E’ un perditempo, è un sviare la nostra attenzione dal centro della nostra fede. L’apostolo Paolo lo richiama con forza alla comunità di Corinto, divisa al suo interno per dispute inutili e dannose.

“Noi predichiamo Cristo Crocifisso, scandalo per i Giudei e stoltezza per i pagani. Ma per i chiamati, sia Giudei sia Greci, Cristo è potenza di Dio e sapienza di Dio. Poiché la stoltezza di Dio è più sapiente degli uomini, e la debolezza di Dio è più forte degli uomini”.

Qui è il cuore della nostra fede.

Con Paolo, l’Evangelista Giovanni è quello che meglio ha compreso questa verità. Per lui il Venerdì Santo è il vertice della vita di Cristo.

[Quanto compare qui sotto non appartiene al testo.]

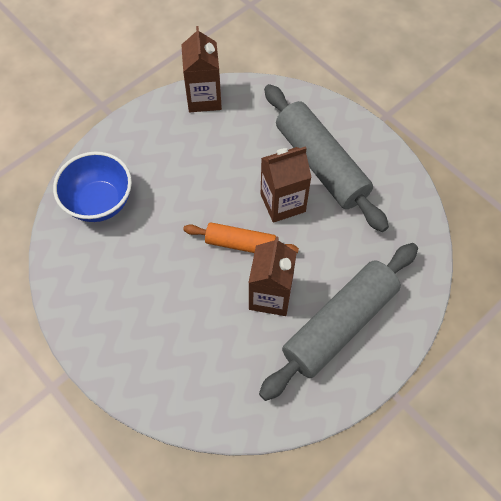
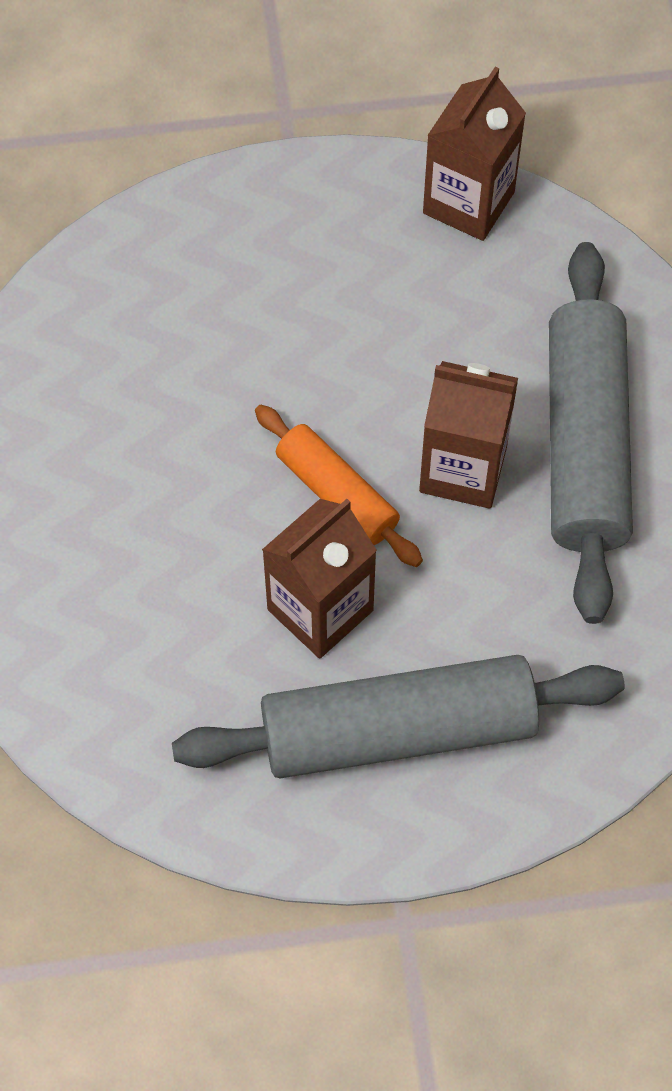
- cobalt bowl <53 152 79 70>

In quel gesto d’amore così inconcepibile alla nostra ragione, è racchiuso il mistero di un Dio che è amore. L’evento della risurrezione è già presente sul Calvario, perché più forte della morte è l’Amore; ed il dono del suo Spirito avviene già in quell’Ora: “Effuse il suo Spirito”. La Chiesa nasce dall’acqua e dal sangue che sgorga dal suo cuore, trafitto dalla lancia del soldato.(In quel costato aperto, la Chiesa vi coglie in simbolo i due sacramenti principali: Battesimo ed Eucaristia). Solo la Mamma, il discepolo amato e  un piccolo gruppo di donne sono presenti:  hanno creduto all’Amore.

Questa è la Pasqua del Signore, memoriale del suo Amore per noi che non viene mai meno e si rinnova di generazione in generazione.

Con grande intelligenza e fede, la tradizione cristiana, ci aiuta a viverlo in tre giorni, che sono intimamente uniti tra loro:

GIOVEDI SANTO, memoriale dell‘Ultima Cena, che continua in ogni Eucarestia, in obbedienza alla sua parola: “Fate questo in memoria di me”, perché ogni volta che voi mangiate questo pane e bevete questo calice voi annunciate la mia morte e resurrezione”. E’ la perla preziosa della parabole di Matteo

VENERDI SANTO, memoriale della morte del Signore. E’ il giorno in cui il credente, la comunità chiede perdono al Signore per le sue infedeltà al comandamento dell’amore.

SOLENNE VEGLIA PASQUALE, la comunità è raccolta in preghiera in attesa del grande evento della resurrezione del Signore, che pone fine al potere della morte e apre i nostri cuori alla speranza della vita eterna.

Questa è la nostra fede, tutte le altre verità del Credo sono tali nella misura che sono ad esse collegate.

E’ fuorviante il detto: Natale con i tuoi e Pasqua con chi vuoi. No, amici, Pasqua va vissuta con la comunità per essere fedeli alla Grande Tradizione, sia della Pasqua Ebraica che a quella Cristiana, che in Cristo ne è il compimento.